A Review of "Should Mormon Women Speak Out?" by Claudia Bushman, Dialogue: A Journal of Mormon Thought, vol. 41, No. 1. (This issue should be coming out very shortly. Keep checking the website.)
Claudia Bushman is a Mormon woman who has been speaking out since the late 1960's when she and some friends living in Boston met monthly for a "consciousness-raising" group. These women became the founders of Exponent II and put together the "pink issue" of Dialogue--vol 6 no. 2, an issue devoted to women's concerns--in 1971.
Speaking out by Mormon women has been met in a variety of ways by Church leadership since the 1960's. Some of the more publicized cases have tended to engender fear and reluctance to push the envelope. These cases influenced a generation of Mormon women, who were given the message that if their voice did not fit within strict parameters, they would be excluded.
More likely, an LDS woman who is speaking out will simply be ignored. Russell Ballard has recognized this, and urged Stake and Ward leaders to allow women a greater role in Church councils.
Claudia's article juxtaposes two sentiments: Eugene England, who opines that Mormon women writers are "more free, more daring, inventive, original in thought and unique in voice than Mormon men," and Susan B. Anthony's 1859 observation "why is it that all the pages of history glow with the names of illustrious men, while only here and there a lone woman appears, who, like the eccentric camel, marks the centuries?" Claudia comes to the conclusion: "Women do not speak out." Is her conclusion informed by the fears of the past when "women have spoken out and rued the day?" Or are women finding more of a voice in the Church today?
My personal opinion is that women have more of a voice in the Church than ever before.

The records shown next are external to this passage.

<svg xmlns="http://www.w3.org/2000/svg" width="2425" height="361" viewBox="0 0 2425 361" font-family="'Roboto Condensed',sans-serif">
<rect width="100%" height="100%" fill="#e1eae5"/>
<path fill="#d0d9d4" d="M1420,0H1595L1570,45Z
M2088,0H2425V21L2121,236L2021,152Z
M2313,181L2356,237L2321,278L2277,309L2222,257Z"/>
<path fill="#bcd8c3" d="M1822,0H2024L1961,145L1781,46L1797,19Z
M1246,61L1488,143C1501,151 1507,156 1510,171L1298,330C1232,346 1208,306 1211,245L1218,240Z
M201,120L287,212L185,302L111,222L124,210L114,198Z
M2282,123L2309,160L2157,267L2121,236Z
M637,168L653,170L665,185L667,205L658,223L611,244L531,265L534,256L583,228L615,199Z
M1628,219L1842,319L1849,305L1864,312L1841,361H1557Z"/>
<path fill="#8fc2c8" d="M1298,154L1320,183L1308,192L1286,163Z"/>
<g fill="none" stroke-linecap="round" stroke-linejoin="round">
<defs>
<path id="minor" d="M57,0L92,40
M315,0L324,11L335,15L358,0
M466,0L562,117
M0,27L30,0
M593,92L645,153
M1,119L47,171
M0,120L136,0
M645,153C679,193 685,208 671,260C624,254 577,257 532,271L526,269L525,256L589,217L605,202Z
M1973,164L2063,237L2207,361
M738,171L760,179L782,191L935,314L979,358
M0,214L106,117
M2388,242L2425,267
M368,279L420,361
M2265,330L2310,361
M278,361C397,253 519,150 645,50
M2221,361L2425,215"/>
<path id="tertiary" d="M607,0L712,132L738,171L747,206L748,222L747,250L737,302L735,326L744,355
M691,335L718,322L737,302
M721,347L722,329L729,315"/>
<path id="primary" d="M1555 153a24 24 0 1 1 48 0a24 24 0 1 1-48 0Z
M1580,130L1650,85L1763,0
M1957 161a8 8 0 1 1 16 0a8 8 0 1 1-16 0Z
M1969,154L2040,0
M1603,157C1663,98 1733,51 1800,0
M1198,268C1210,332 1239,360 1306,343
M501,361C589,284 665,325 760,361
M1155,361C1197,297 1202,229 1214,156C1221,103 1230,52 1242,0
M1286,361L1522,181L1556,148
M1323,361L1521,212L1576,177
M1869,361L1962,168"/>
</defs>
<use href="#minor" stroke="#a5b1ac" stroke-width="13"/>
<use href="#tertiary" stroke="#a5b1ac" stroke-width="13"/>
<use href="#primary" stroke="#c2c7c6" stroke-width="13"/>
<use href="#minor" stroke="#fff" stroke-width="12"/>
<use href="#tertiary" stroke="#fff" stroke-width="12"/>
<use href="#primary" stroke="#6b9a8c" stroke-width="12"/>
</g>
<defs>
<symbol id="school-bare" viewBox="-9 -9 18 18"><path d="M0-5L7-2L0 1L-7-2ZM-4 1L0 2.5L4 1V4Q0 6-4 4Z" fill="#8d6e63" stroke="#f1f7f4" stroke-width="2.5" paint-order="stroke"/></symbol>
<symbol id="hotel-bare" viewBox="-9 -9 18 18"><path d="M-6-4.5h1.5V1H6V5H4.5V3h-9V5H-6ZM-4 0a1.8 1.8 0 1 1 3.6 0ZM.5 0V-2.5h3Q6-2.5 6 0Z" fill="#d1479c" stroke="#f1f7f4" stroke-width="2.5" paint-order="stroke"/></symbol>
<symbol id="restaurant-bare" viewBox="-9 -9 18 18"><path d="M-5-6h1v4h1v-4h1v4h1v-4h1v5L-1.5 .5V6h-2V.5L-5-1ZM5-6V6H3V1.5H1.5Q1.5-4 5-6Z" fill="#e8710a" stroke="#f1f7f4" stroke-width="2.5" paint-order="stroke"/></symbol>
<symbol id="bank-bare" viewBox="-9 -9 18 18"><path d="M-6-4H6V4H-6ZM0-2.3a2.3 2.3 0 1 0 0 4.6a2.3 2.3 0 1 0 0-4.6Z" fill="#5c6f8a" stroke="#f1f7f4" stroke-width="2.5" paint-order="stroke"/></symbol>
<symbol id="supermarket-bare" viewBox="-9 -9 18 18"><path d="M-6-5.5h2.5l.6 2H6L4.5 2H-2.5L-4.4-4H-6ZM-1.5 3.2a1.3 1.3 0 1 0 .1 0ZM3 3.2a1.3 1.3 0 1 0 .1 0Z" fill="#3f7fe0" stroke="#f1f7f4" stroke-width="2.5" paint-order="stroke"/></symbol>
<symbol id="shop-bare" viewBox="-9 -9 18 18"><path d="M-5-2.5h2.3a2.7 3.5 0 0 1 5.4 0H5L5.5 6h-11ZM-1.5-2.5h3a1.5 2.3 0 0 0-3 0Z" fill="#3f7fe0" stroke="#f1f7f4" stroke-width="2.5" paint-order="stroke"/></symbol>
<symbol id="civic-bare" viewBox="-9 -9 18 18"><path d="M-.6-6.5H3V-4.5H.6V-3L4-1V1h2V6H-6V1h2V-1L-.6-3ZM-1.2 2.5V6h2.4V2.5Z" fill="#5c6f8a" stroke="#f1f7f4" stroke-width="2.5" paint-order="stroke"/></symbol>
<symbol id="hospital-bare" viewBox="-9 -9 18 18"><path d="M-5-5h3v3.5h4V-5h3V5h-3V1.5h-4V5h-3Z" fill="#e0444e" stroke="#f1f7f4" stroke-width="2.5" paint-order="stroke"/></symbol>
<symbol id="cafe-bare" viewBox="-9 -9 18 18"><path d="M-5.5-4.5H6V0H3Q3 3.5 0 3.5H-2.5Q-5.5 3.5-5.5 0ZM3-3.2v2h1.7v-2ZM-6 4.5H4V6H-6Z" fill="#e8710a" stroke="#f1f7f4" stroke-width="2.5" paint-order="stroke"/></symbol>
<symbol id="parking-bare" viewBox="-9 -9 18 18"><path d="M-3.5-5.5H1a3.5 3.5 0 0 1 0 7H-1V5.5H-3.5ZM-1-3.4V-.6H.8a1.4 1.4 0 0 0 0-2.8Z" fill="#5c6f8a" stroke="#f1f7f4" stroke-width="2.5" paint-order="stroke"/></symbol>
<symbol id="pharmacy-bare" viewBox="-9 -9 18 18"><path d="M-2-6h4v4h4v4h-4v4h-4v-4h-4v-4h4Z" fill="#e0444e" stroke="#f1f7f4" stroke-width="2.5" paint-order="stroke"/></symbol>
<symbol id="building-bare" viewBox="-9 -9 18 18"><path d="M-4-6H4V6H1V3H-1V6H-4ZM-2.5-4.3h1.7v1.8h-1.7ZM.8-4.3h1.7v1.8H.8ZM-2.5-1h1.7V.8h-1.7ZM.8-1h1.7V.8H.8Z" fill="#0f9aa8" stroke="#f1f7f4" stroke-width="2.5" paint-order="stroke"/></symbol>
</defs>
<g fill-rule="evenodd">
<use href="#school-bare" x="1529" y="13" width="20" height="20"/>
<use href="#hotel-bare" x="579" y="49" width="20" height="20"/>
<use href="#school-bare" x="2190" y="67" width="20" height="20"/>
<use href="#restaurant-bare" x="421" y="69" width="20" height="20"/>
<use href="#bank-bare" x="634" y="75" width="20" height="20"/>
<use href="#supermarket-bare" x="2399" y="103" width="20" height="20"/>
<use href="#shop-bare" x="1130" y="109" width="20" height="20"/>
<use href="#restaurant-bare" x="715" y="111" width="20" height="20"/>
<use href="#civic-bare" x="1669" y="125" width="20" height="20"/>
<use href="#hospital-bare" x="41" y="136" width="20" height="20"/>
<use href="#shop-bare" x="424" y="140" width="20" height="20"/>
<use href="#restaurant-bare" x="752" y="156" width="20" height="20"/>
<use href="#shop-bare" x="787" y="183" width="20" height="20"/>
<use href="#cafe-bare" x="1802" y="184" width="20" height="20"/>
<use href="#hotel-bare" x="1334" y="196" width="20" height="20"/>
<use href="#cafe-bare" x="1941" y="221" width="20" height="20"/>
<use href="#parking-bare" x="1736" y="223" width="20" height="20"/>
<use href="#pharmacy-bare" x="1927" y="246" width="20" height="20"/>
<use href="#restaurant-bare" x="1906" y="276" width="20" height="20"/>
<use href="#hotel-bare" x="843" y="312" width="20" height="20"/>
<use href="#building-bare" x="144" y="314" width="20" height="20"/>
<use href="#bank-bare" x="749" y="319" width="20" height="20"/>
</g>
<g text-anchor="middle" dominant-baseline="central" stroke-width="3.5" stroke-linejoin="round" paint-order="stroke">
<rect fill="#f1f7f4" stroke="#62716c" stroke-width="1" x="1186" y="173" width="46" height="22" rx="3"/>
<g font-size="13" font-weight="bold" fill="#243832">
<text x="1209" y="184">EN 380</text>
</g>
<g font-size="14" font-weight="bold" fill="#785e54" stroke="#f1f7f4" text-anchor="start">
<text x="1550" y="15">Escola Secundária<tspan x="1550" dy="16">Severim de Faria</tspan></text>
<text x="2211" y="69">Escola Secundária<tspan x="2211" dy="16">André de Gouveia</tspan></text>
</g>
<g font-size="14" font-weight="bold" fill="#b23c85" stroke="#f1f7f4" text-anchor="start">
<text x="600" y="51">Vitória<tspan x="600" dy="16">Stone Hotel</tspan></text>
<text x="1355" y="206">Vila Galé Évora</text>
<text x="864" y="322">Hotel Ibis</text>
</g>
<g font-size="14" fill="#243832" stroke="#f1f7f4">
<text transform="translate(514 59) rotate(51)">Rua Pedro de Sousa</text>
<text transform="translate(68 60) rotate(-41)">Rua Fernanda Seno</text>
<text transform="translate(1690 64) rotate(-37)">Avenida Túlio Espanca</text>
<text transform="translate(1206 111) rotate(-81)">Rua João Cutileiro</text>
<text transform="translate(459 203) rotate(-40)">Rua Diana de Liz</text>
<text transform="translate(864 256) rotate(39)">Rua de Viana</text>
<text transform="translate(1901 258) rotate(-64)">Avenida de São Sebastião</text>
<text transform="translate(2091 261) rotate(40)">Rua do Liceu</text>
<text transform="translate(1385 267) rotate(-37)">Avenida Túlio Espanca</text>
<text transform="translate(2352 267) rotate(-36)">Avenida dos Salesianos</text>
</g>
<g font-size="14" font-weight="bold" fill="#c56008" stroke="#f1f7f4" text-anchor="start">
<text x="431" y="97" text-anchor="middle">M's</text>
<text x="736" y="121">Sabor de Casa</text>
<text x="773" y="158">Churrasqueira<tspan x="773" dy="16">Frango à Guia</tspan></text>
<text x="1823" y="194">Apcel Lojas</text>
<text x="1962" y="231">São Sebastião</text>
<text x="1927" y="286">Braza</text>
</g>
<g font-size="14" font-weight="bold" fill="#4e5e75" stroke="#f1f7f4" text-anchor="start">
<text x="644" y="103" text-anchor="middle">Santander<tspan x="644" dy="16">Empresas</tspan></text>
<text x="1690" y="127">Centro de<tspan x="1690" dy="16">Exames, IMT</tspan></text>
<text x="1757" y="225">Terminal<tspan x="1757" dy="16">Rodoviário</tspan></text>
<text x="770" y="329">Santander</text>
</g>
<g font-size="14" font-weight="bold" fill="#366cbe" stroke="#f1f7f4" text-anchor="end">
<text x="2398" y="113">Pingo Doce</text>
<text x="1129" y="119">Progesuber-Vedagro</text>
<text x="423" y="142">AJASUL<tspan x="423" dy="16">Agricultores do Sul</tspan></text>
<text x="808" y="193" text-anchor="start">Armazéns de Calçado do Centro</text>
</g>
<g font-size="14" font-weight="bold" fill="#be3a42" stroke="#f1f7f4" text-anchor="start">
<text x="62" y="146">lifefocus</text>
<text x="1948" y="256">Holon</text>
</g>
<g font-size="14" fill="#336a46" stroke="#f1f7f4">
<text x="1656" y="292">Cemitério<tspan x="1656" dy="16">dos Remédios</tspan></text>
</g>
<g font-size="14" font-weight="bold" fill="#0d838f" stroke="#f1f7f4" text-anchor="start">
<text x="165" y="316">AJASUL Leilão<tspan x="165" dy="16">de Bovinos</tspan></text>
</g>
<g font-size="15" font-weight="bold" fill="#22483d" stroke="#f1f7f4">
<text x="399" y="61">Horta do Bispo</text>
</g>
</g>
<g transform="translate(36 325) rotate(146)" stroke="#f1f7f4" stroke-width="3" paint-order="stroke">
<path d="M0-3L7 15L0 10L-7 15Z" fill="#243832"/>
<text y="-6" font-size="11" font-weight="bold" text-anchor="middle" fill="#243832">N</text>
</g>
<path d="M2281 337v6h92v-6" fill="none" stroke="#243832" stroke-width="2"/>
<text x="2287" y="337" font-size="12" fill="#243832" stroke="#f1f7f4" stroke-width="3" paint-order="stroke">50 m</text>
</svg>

We see women speaking to a worldwide Church in General Conference. Women are being hired in greater numbers at Church universities. And the internet is one of the frontiers where this is happening. When women of the Church disagreed with RS President Julie Beck's conference talk, the internet was a forum for them to voice their concerns. It was also a place for women who agreed with Beck's sentiments to make it known. Though a number of women signed their names to an expression of disagreement with her talk, there was no official recrimination or disciplinary action. Regardless, there are perhaps some areas of improvement still worth considering which Claudia mentions in her article.
1. In the Church we tend to consider the basic unit the family rather than the individual, hearkening back to that old idea that the married man and woman were one, and that one was the husband.
2. Does having a voice negate the essential nature of women? What is the authentic nature of women and what are we supposed to learn in our sojourn on the earth?
3. Women used to have more opportunities to serve and develop their talents in Church work than they do now.
4. Our male hierarchy sometimes treats grown women as children.
In her article, Claudia proposes a practical program of action for Mormon women to encourage them to speak up and out. None of her suggestions are radical. I think that younger women will read the article and wonder what is the big deal. These women are already speaking out in their homes, their wards, and their stakes. Being more of Claudia's generation than many of the women on the internet, I relate to the fear she mentions. Experiences I've had in the past with male leaders are still very much a part of my life. These experiences, as well as the way women dissidents have historically been treated in the Church, make me hesitant to express my opinions in a Church setting.
I'd love to have some feedback from Mormon women to see how they perceive the woman's voice is being heard in their areas. Please take a minute to answer these questions in the comment section:
- Do you feel your leaders, especially male leaders, know you and relate to you from a position of respect rather than need?
- Are women's views well represented in your ward and stake?
- Are women presenting and carrying out their ideas?
- Are women given an opportunity to persuade and convince, or are their ideas silenced and ignored?
- Do you feel less respected in the Church than in your professional position?
- Do you feel that your voice is heard in the Church as much as you would like it to be?
- How many years have you been an adult (over 18) woman in the Church?
Claudia points to Eve as an example of the direction LDS women today should take. Though she recommends a strong course of action, she also reveals a bit of her trepidation: "[Mother Eve] had to pay for what she did, but she did not remain an idle princess in paradise. She took action."